In 1928, the property was transferred to the Passaic County Park Commission, and in 1934, the Passaic County Historical Society opened a museum and library inside the castle. After years of restoration work, Lambert Castle reopened to the public in 2026, giving visitors another reason to understand the tower as part of a bigger story.
One practical detail matters here: the trail from Lambert Castle to Lambert Tower has been listed as closed indefinitely, so they are linked beautifully by history, but not necessarily by an easy walk between them.
What to Know Before You Visit Lambert Tower

A little planning makes Lambert Tower an easy and rewarding stop, especially because this is not the kind of place where you need to block off an entire day.
The tower is free to visit and is generally open seasonally from May through October, with current posted hours listing Wednesday through Sunday from 9 a.m. to 5 p.m. and Monday and Tuesday closed.
The address to use is Garret Mountain Reservation, 8 Mountain Avenue, Woodland Park, NJ 07424. Parking is available in the reservation, and the area around the tower is especially popular with photographers, couples, families, and anyone who likes a scenic stop with a little historical personality.

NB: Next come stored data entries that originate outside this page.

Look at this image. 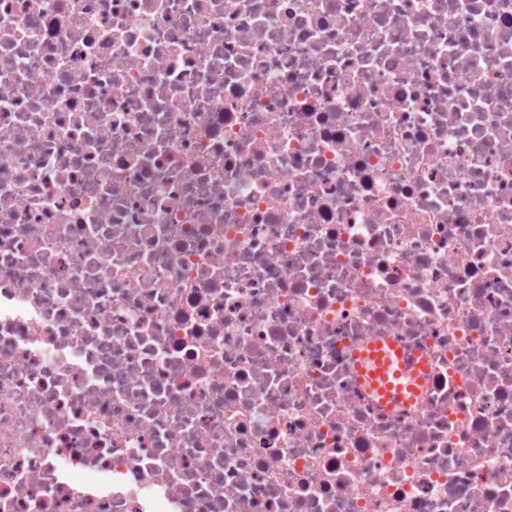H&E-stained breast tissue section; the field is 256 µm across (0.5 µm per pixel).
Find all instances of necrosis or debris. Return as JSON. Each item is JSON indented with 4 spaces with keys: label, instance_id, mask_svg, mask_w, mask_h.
Segmentation results:
<instances>
[{
    "label": "necrosis or debris",
    "instance_id": "necrosis-or-debris-1",
    "mask_svg": "<svg viewBox=\"0 0 512 512\" xmlns=\"http://www.w3.org/2000/svg\"><path fill=\"white\" fill-rule=\"evenodd\" d=\"M0 512H512V0H0ZM376 353H370L375 358L381 361L380 367L377 370H368L367 375L371 377L382 376L385 369L394 364L393 359L396 360L395 376L407 380L406 387L408 391L414 392L416 384L421 385L425 380L426 367L424 364L416 363L409 357L399 354L396 350L390 349L389 351L383 350L382 346L375 347Z\"/></svg>",
    "mask_w": 512,
    "mask_h": 512
}]
</instances>
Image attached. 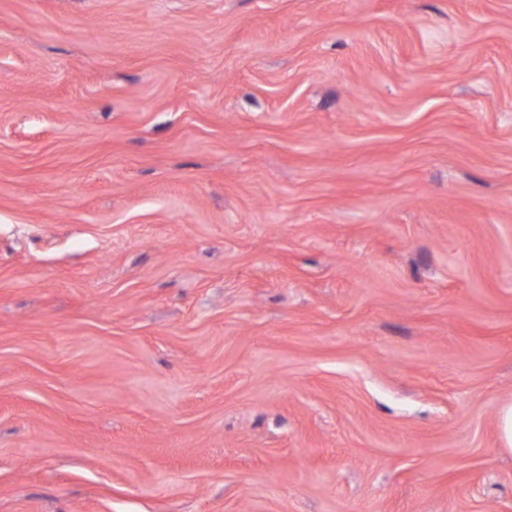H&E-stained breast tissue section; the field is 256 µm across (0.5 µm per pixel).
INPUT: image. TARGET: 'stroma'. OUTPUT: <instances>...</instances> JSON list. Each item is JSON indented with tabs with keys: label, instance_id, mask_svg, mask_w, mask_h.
Listing matches in <instances>:
<instances>
[{
	"label": "stroma",
	"instance_id": "stroma-1",
	"mask_svg": "<svg viewBox=\"0 0 512 512\" xmlns=\"http://www.w3.org/2000/svg\"><path fill=\"white\" fill-rule=\"evenodd\" d=\"M512 0H0V512H512ZM498 440L501 449L512 453V401L499 406L497 415Z\"/></svg>",
	"mask_w": 512,
	"mask_h": 512
}]
</instances>
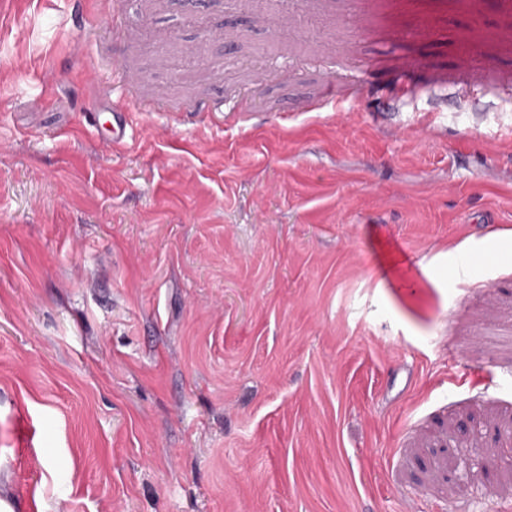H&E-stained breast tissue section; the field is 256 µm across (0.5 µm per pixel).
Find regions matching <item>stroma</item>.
Returning a JSON list of instances; mask_svg holds the SVG:
<instances>
[{
    "mask_svg": "<svg viewBox=\"0 0 512 512\" xmlns=\"http://www.w3.org/2000/svg\"><path fill=\"white\" fill-rule=\"evenodd\" d=\"M0 512H512V0H0ZM111 114V121L109 127L105 128L103 139L108 143L121 142L126 135V129L129 125L128 111L122 106H108Z\"/></svg>",
    "mask_w": 512,
    "mask_h": 512,
    "instance_id": "35a3bbf8",
    "label": "stroma"
}]
</instances>
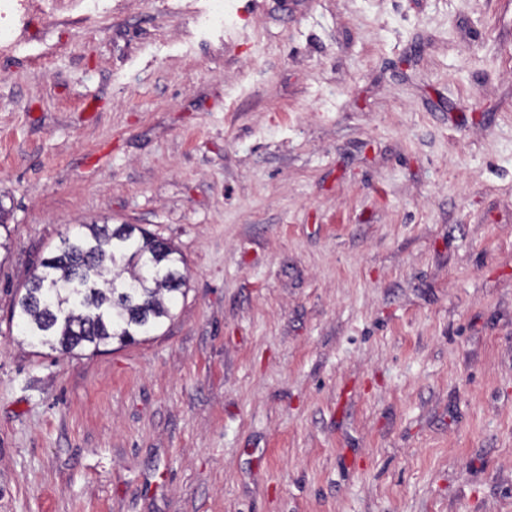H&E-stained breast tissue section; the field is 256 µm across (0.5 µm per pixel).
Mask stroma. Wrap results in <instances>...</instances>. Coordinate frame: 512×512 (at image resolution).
I'll return each instance as SVG.
<instances>
[{
  "label": "stroma",
  "instance_id": "stroma-1",
  "mask_svg": "<svg viewBox=\"0 0 512 512\" xmlns=\"http://www.w3.org/2000/svg\"><path fill=\"white\" fill-rule=\"evenodd\" d=\"M0 42V512H512V0H28ZM109 218L185 259L35 346ZM81 227L88 232L62 238L55 255L36 265L42 271L18 301L22 334L66 350L150 336L184 294L181 254L133 224L103 219Z\"/></svg>",
  "mask_w": 512,
  "mask_h": 512
}]
</instances>
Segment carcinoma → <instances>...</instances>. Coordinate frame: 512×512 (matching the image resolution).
Instances as JSON below:
<instances>
[{"label":"carcinoma","instance_id":"1","mask_svg":"<svg viewBox=\"0 0 512 512\" xmlns=\"http://www.w3.org/2000/svg\"><path fill=\"white\" fill-rule=\"evenodd\" d=\"M83 228L40 260L18 301L22 334L66 350L151 335L184 294L181 254L133 224L103 219Z\"/></svg>","mask_w":512,"mask_h":512}]
</instances>
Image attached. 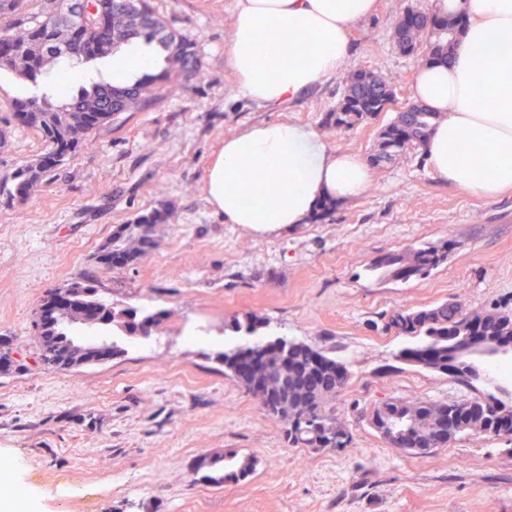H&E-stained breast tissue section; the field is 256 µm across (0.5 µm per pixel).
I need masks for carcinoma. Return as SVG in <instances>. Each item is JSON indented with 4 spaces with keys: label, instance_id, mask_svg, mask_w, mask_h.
<instances>
[{
    "label": "carcinoma",
    "instance_id": "obj_1",
    "mask_svg": "<svg viewBox=\"0 0 512 512\" xmlns=\"http://www.w3.org/2000/svg\"><path fill=\"white\" fill-rule=\"evenodd\" d=\"M29 0H0V20L14 34L0 36V70H8L33 83L46 74V67L59 58L72 62L105 59L124 45L137 40L155 45L164 54L165 66L156 73L145 72L125 81H93L81 88L72 102L59 105L54 94L17 99L13 111L22 124L39 131L46 151L37 159L16 169L12 176L15 196L23 199L41 182L51 167L89 144L90 134L112 124L120 112H144L159 99L163 86L189 81L199 59L192 40L168 29L150 0H42L38 15L27 12ZM465 28V17L430 15L407 11L391 28V37L403 53L419 57L426 64L444 63L453 53ZM392 87L373 71L358 68L344 77V88L336 108L325 113L322 127L345 133L368 122L392 101ZM439 120V114L415 103L396 113L378 132L370 163H391L407 149L425 146ZM165 221L163 214H142L130 225L129 235H121L125 255L137 259L158 246L153 226ZM448 256L446 247L426 244L408 253H387L370 269L380 279H408L426 276ZM62 292L70 294L71 306L56 325H46L38 334L39 362L58 369L72 353L61 343L65 325L84 321L86 310L94 311L98 329L118 328L127 336L151 337L164 312L115 308L99 296L97 281L77 278ZM265 322L254 315L241 320L232 316L224 330L258 335ZM384 328L416 339L399 354V359L433 372L448 373L449 352L461 336H511L512 308L497 306L482 312L466 313L458 302H443L428 309L398 310L389 315ZM265 362L247 376L240 373L249 351L238 346L219 353L217 361L224 374L238 380L255 397L267 415L286 425V438L292 448H327L341 451L353 442L352 434L327 410L329 400L348 381L346 366L312 346L281 337L268 340L263 350ZM480 409L476 420L461 419L457 402L437 403L389 401L374 410L411 425V434L397 444L389 429L378 433L392 447L405 452L424 453L438 447L433 440L442 418L458 419L459 432L474 436L501 437L512 434V419L503 420L497 405L503 400L489 393L470 400ZM251 457L238 458L235 451L206 454L199 458L193 473L213 484L245 478L252 472Z\"/></svg>",
    "mask_w": 512,
    "mask_h": 512
}]
</instances>
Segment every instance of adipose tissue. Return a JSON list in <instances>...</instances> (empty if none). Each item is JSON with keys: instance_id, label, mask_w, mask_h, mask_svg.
Masks as SVG:
<instances>
[{"instance_id": "adipose-tissue-1", "label": "adipose tissue", "mask_w": 512, "mask_h": 512, "mask_svg": "<svg viewBox=\"0 0 512 512\" xmlns=\"http://www.w3.org/2000/svg\"><path fill=\"white\" fill-rule=\"evenodd\" d=\"M440 14L466 13L448 63L419 68L415 98L441 119L427 142L432 173L478 195L512 188V0H432ZM375 0H235L229 63L246 97L278 104L335 73L348 32ZM263 180L259 195L245 192ZM372 171L358 155L328 148L303 126L276 121L225 139L211 165L209 199L230 224L275 231L305 223L321 201L363 195Z\"/></svg>"}]
</instances>
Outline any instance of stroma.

Since this is an observation tower, expect stairs and dress like you actually plan to climb them. Comfortable shoes help, and clear weather makes a big difference.
If the day is hazy, the view may still be nice, but the skyline will not have the same crisp, far-reaching effect. If you want to pair the tower with Lambert Castle, check the castle’s current schedule before heading out.
After its reopening, regular museum hours were listed as Wednesday through Sunday from 10 a.m. to 5 p.m., and the castle address is 3 Valley Road in Paterson.
Garret Mountain Reservation itself is worth extra time, with Barbour Pond, walking paths, picnic areas, scenic overlooks, and enough open space to turn a quick tower visit into a relaxed afternoon.
Lambert Tower is not huge or complicated, and that is part of its charm. It is simply a stone lookout with a big backstory, still standing above Paterson with the same view that once helped a silk baron turn memory, money, and ambition into something lasting.